--- PROBLEMS TO SOLVE ---
1 > Answer these questions about the passage on Modernist poetry, one answer per line:
(a) Which two monarchs ruled the early part of the 20th century?
(b) In what year did Ireland gain independence from Britain?
(c) What nationality were the Symbolist poets who influenced British poetry?
2 > Echo the passage on Modernist poetry word for word, from "On the periphery, we" to "of understanding life.", inclusive.

--- SOURCE EXCERPT ---
..............................
When we pay attention to the historical context, we find that two monarchs have ruled the
early part of 20th century: King Edward VII and King George V. So, we have the Edwardian
period and Georgian period in terms of literally periodization. But the decisive event of this
early 20th century is this First World War between 1914 and 1918. Later on, we have this
Second World War as well from 1939 to 1945. We also have some other influential events
affecting British life and society that is Irish Revolt and Independence from Britain in 1922.
On the periphery, we also have the Russian Revolution in 1917 and in all this events, we have
large scale death and destruction of people and property.Therefore, people could not identify
a controlling centre or authority. They found the centre was deteriorating. That centre was
losing its power. As a result, people became disorientated. Particularly writers felt affected by
these events. As a result, we also have fragmented perceptions and also of lives, this pushed
people, to go for alternative models of understanding life.

(Refer Slide Time: 03.23)

Now, let us see the literary context of Modernist Poetry. We have first the Symbolist Poetry
from Mallarme, Verlaine, Rimbaud, Laforgue; these are all French Poets actually this is
called French Symbolism which influenced British Poetry. Vers libre and then most
important aspect of this Symbolic Poetry is attention to impressions of inner life, that is what
we find in many Modernist poets.
Then we have Edwardian poetry at this time represented by A E Houseman, Thomas Hardy,
Edward Thomas and these poets and many others of these Edwardian Period were talking
about loss of old values and they were thinking about the past, recollecting old values of the
past in their nostalgic poems.
..............................
--- GIVEN RECORDS ---
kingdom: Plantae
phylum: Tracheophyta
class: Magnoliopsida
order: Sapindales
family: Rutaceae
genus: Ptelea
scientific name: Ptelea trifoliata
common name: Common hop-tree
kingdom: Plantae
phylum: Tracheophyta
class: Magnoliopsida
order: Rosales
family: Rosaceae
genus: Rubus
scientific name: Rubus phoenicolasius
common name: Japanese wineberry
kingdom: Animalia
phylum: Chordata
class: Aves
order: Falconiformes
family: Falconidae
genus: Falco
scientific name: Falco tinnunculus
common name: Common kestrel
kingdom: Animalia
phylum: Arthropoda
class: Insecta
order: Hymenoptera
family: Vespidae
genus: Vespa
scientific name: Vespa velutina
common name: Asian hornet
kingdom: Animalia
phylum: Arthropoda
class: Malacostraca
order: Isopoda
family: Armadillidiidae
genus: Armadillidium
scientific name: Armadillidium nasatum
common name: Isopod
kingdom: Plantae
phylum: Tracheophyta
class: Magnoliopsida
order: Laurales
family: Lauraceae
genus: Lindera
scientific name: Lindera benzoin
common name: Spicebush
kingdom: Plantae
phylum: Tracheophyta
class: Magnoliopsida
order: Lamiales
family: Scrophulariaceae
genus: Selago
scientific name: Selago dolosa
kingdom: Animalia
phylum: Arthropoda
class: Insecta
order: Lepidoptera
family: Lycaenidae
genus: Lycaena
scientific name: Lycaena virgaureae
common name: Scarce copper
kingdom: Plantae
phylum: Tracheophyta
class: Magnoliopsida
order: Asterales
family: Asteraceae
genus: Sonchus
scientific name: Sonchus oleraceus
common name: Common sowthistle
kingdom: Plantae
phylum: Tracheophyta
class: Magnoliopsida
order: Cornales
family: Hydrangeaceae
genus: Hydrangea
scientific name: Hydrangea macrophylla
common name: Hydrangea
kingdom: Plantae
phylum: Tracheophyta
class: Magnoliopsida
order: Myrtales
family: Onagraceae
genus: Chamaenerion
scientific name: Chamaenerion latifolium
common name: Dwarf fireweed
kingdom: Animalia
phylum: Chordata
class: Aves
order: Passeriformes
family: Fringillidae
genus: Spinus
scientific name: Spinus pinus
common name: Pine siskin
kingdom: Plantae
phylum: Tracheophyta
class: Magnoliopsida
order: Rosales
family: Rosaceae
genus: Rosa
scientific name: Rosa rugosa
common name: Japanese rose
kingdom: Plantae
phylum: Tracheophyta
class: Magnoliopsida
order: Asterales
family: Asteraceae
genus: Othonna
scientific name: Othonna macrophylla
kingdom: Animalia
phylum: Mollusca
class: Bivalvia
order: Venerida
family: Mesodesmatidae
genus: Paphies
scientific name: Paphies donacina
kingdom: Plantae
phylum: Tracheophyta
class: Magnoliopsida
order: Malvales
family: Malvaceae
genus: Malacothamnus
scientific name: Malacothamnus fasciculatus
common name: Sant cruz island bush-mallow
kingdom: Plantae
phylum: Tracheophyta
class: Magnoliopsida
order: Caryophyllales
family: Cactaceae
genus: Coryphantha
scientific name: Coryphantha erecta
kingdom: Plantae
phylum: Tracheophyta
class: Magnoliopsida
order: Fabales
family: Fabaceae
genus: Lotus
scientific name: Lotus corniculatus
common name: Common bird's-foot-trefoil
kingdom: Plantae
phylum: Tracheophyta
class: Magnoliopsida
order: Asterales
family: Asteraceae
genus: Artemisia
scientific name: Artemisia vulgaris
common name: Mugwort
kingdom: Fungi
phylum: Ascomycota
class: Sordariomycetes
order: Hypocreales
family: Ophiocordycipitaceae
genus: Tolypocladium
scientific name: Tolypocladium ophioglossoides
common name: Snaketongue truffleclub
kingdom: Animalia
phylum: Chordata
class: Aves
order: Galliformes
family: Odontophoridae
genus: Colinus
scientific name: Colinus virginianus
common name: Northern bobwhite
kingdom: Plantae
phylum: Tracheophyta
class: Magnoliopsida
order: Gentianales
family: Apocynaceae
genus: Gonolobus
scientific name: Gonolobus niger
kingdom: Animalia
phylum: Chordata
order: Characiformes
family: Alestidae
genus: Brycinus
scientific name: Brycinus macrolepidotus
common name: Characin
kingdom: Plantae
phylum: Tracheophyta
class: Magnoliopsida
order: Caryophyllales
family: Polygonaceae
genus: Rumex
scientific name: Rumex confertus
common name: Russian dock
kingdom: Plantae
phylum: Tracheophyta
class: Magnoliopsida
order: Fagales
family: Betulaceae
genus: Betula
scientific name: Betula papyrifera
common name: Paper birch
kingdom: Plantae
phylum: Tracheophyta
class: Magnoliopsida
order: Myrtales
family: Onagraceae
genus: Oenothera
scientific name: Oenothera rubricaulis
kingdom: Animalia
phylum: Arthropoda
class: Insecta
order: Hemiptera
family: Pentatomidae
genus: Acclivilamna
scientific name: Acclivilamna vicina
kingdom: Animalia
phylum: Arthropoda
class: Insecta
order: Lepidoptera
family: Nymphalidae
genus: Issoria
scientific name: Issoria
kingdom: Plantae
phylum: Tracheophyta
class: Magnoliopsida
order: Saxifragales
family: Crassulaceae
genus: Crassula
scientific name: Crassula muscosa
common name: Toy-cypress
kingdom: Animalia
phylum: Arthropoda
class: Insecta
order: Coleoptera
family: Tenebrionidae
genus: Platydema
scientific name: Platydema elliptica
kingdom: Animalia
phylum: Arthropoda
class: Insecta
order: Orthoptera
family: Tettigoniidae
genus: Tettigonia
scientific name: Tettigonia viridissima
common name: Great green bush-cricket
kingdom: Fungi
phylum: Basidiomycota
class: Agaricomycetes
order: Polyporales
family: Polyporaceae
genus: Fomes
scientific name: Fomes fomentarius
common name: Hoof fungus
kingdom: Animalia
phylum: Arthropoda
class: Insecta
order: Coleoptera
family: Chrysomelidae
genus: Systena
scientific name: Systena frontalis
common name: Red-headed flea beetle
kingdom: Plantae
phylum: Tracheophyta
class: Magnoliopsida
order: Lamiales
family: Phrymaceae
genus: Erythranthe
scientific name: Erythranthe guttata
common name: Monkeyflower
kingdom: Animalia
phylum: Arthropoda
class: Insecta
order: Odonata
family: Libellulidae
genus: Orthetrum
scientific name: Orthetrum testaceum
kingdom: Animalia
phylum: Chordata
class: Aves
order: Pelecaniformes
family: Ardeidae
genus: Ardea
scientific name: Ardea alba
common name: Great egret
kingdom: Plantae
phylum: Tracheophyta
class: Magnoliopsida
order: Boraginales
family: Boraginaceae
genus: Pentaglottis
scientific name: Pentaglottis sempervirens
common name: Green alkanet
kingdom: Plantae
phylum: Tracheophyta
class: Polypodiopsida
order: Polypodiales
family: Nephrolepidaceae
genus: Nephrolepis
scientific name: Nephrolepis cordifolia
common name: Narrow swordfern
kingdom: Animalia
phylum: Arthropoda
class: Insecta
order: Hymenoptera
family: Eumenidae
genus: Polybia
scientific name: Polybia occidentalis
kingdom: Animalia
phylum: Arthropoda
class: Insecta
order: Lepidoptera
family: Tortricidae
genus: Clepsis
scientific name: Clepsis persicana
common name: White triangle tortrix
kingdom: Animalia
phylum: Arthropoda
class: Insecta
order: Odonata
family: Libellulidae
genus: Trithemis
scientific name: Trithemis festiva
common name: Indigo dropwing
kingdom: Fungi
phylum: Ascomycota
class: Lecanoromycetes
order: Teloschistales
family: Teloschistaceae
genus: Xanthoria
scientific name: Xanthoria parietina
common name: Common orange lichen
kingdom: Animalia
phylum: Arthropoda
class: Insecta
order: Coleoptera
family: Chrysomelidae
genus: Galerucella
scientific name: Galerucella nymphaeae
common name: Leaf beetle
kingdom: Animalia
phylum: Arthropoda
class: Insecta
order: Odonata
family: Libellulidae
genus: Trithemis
..............................
--- EXPECTED RESPONSES ---
1 >
(a) King Edward VII and King George V
(b) 1922
(c) French

2 >
On the periphery, we also have the Russian Revolution in 1917 and in all this events, we have
large scale death and destruction of people and property.Therefore, people could not identify
a controlling centre or authority. They found the centre was deteriorating. That centre was
losing its power. As a result, people became disorientated. Particularly writers felt affected by
these events. As a result, we also have fragmented perceptions and also of lives, this pushed
people, to go for alternative models of understanding life.